The Colombian government has put drastic measures in place to prevent potential energy blackouts caused by the affects of the pacific weather phenomenon, “El Niño,” and declining access to oil.
Colombia has been suffering the worst drought on the country’s records due to El Niño with reservoir levels declining. Many provinces and cities have had water restrictions imposed in order to ration the supply. The situation is set to continue getting worse until March 2016.
According to the Minister for Mines and Energy, Tomas Gonzalez, other contributing factors to the energy crisis are the decline of the gas fields on the Caribbean coast, the closure of the border with Venezuela and falling oil prices which affect the income of the plants that generate power in times of crisis.
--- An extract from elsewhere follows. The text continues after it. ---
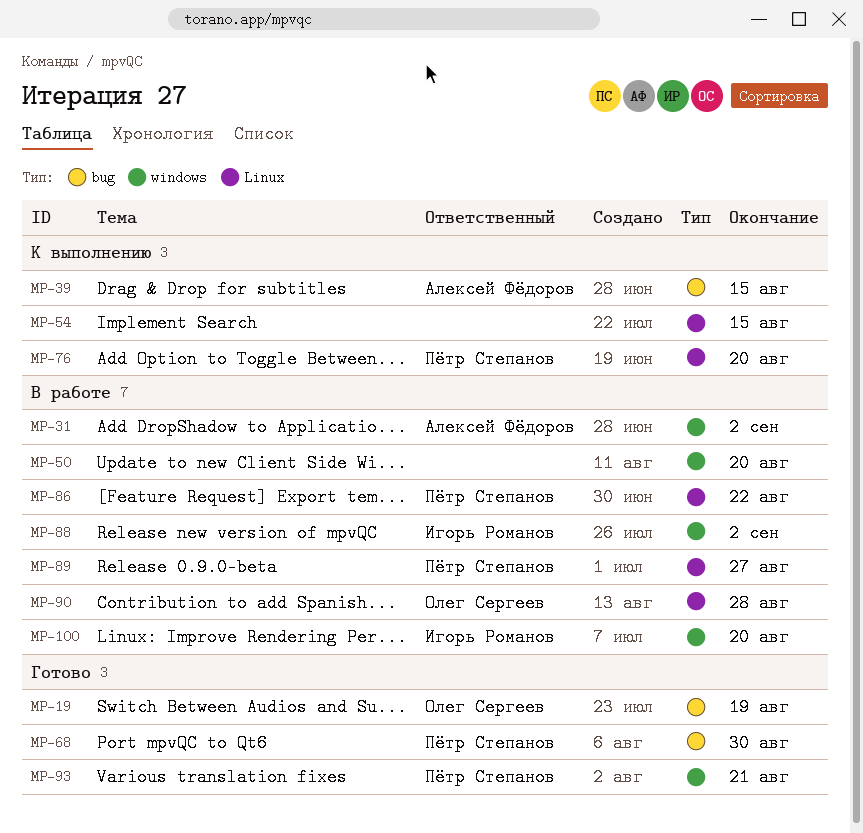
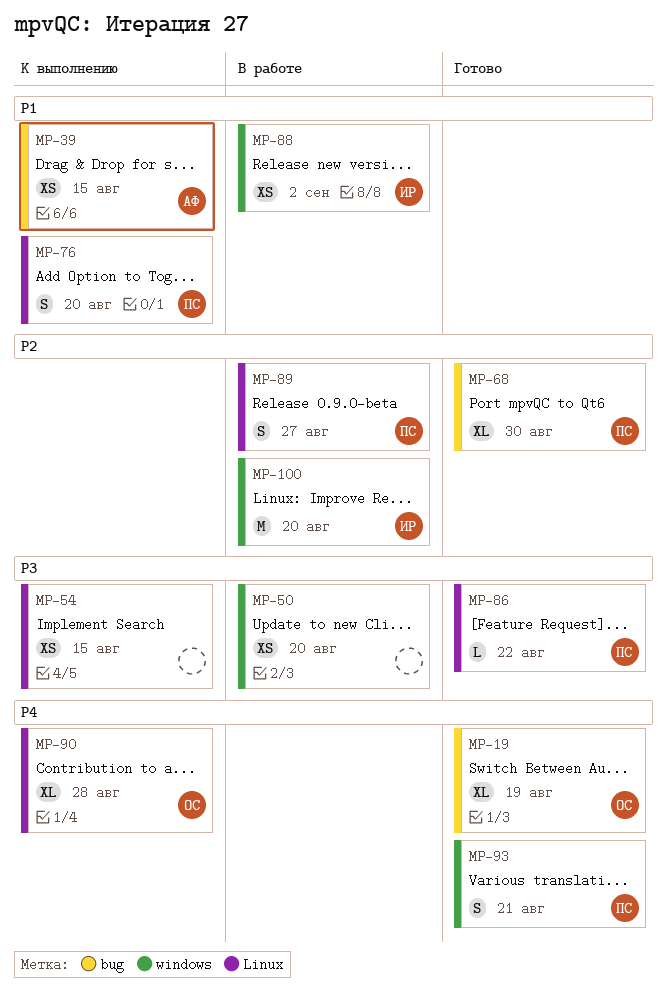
MP-31: present -> none
MP-86, status: В работе -> Готово
MP-90, status: В работе -> К выполнению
In order to save power and prevent blackouts, especially around Christmas and the New Year, President Juan Manuel Santos announced that the presidential palace and other national government buildings in Bogota will remain without Christmas lights this year.
More controversially, the government raised energy prices which has generated controversy.
Gonzalez defended the “unpopular” decision to raise energy prices in the Senate on Wednesday. Gonzalez said it was a “responsible” choice supported by an analysis which concluded raising energy prices would prevent a power outage.
The Minister added, “the monthly increase in energy bills are strictly temporary measures, when El Niño ends and the situation returns to normal, prices will return to their previous level.”
Congressman David Barguil (Conservative Party) raised the question of the $7.8 billion collected by the government since 2006 from citizen’s energy bills in order to act as an insurance for crises such as this one.
“Now it turns out that the insurance did not work and we all must dig into our pockets to avoid a blackout,” said Barguil.
Despite concerns and the worrying urgency of the proposed measures, President Juan Manuel Santos said on Monday that the country has enough energy to be able to face the affects of El Niño, if water and energy are not wasted.
“In the current conditions and according to the perspectives that specialized bodies have mentioned to us, we have sufficient capacity to cope with this crisis,” said Santos.
The president explained that currently the reservoirs are at 65% and the energy created will be enough to avoid a suspension of power provision.
The Colombian government have been running a campaign to encourage citizens to save water. Santos said that this is the “responsibility of everyone” and warned that the hardest months of drought were still to come.